| WRITTEN PROBLEM |
Copy out the stretch of the records below from the start through the line containing "picture [93, 61, 206, 174]", requests included, and shift every box coordinate in the answers by adding 54 to it. Leave the pictures out.

═══

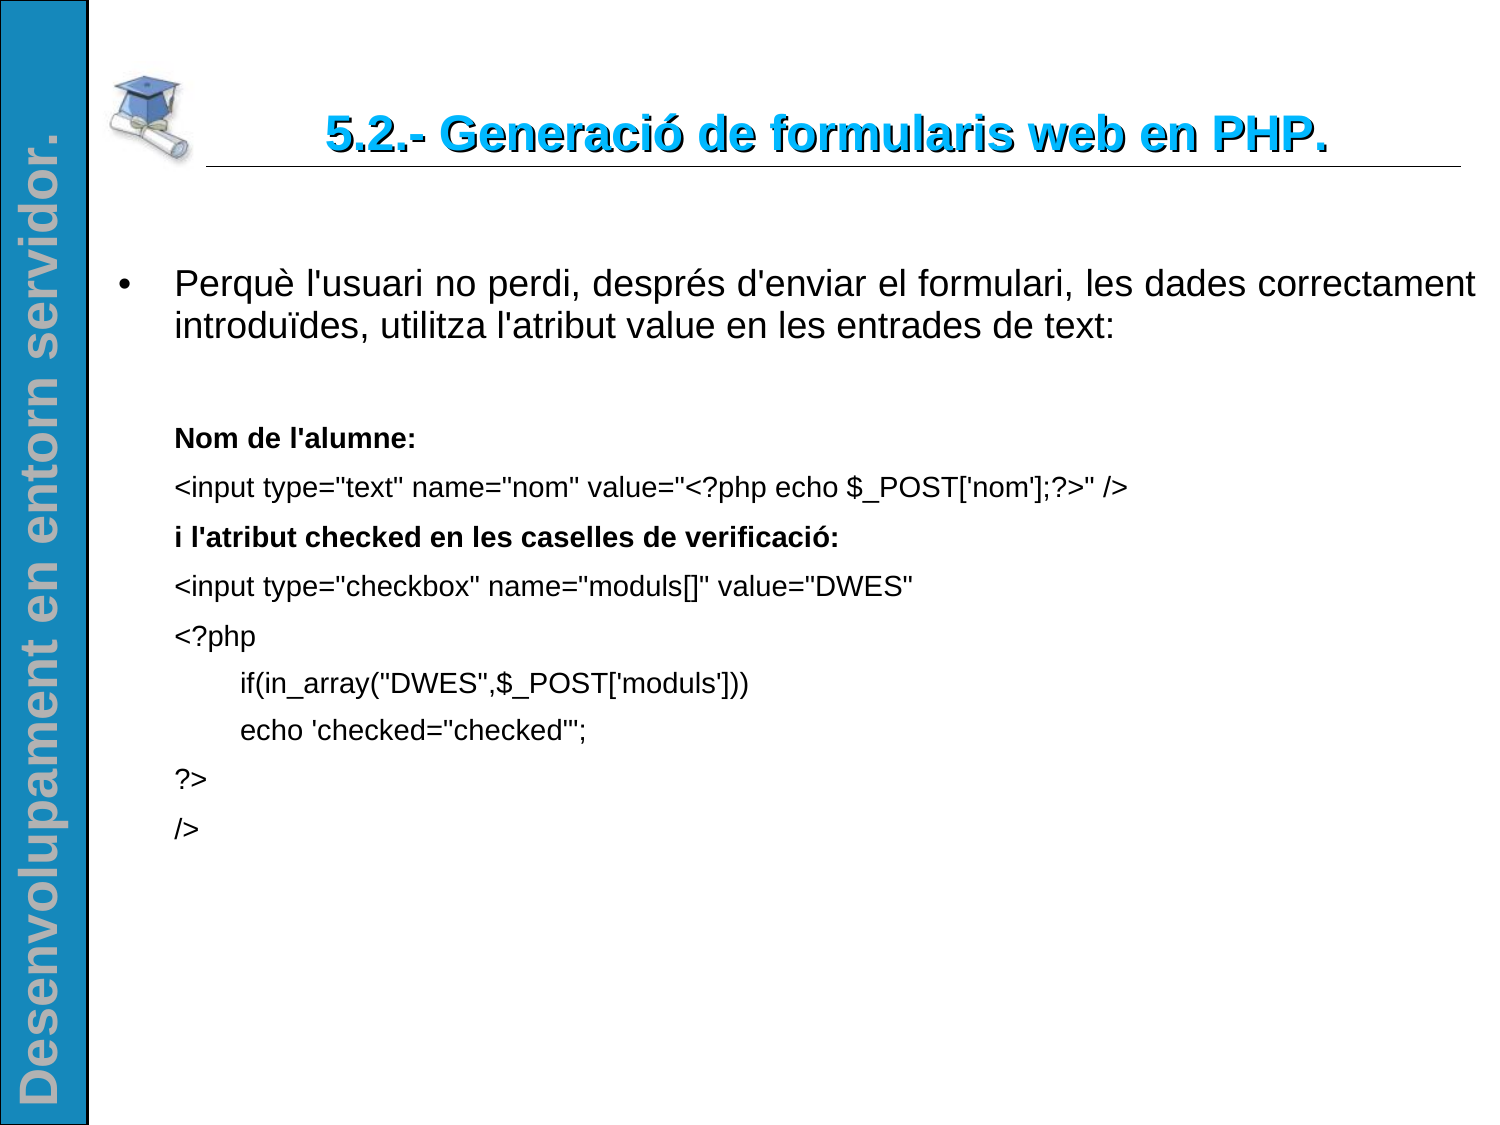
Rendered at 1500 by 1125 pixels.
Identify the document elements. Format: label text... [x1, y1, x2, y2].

picture [93, 61, 206, 174]
list Perquè l'usuari no perdi, després d'enviar el formulari, les dades correctament introduïdes, utilitza l'atribut value en les entrades de text: Nom de l'alumne: <input type="text" name="nom" value="<?php echo $_POST['nom'];?>" /> i l'atribut checked en les caselles de verificació: <input type="checkbox" name="moduls[]" value="DWES" <?php if(in_array("DWES",$_POST['moduls'])) echo 'checked="checked"'; ?> /> [118, 262, 1477, 1006]
title 5.2.- Generació de formularis web en PHP. [206, 88, 1447, 178]
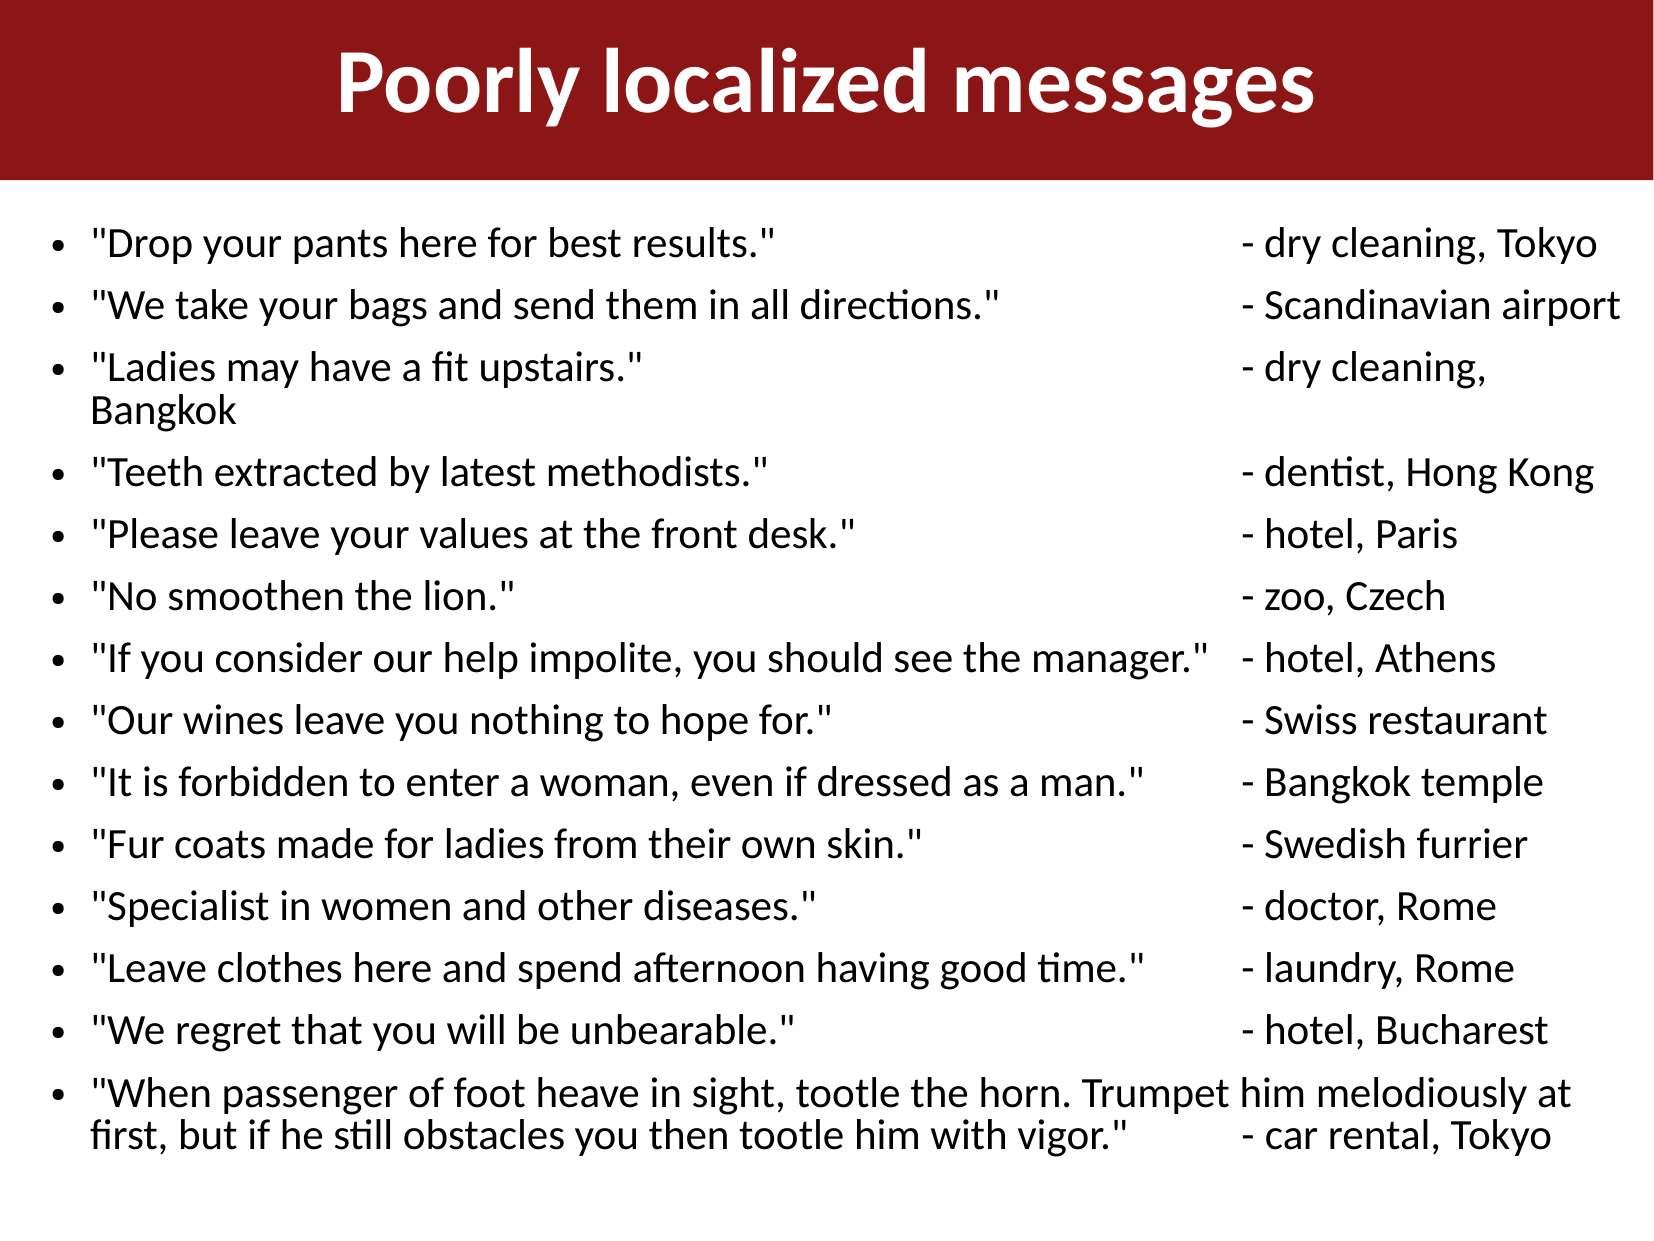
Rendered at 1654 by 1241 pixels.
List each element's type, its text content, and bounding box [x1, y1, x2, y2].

list "Drop your pants here for best results." - dry cleaning, Tokyo "We take your bags and send them in all directions." - Scandinavian airport "Ladies may have a fit upstairs." - dry cleaning, Bangkok "Teeth extracted by latest methodists." - dentist, Hong Kong "Please leave your values at the front desk." - hotel, Paris "No smoothen the lion." - zoo, Czech "If you consider our help impolite, you should see the manager." - hotel, Athens "Our wines leave you nothing to hope for." - Swiss restaurant "It is forbidden to enter a woman, even if dressed as a man." - Bangkok temple "Fur coats made for ladies from their own skin." - Swedish furrier "Specialist in women and other diseases." - doctor, Rome "Leave clothes here and spend afternoon having good time." - laundry, Rome "We regret that you will be unbearable." - hotel, Bucharest "When passenger of foot heave in sight, tootle the horn. Trumpet him melodiously at first, but if he still obstacles you then tootle him with vigor." - car rental, Tokyo [37, 225, 1636, 1186]
title Poorly localized messages [0, 0, 1654, 181]
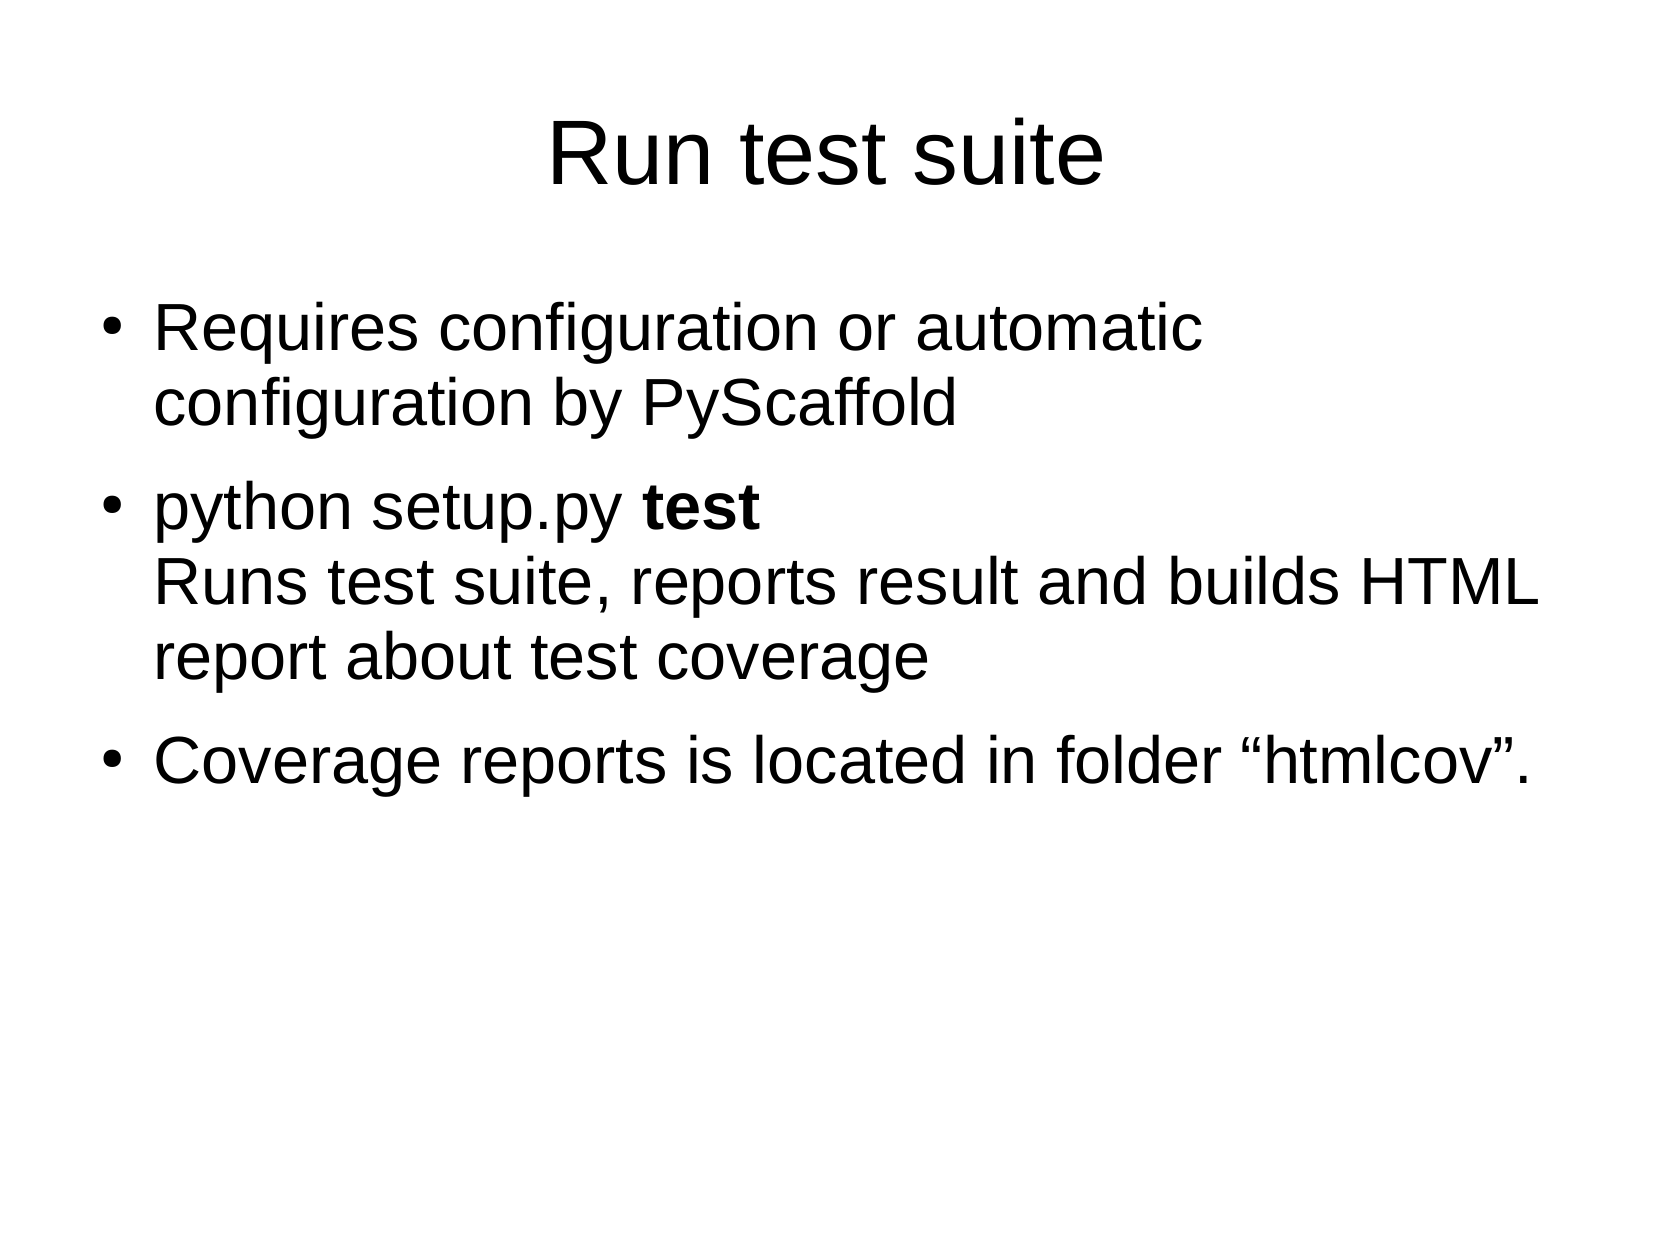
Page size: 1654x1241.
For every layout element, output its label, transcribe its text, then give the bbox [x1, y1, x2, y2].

title Run test suite [82, 49, 1571, 257]
list Requires configuration or automatic configuration by PyScaffold python setup.py test Runs test suite, reports result and builds HTML report about test coverage Coverage reports is located in folder “htmlcov”. [82, 290, 1571, 1010]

═══

| WRITTEN RESPONSE |
Rendered at 1500 by 1125 pixels.
Identify the document elements. Format: label text... [x1, y1, x2, y2].

picture [147, 115, 260, 228]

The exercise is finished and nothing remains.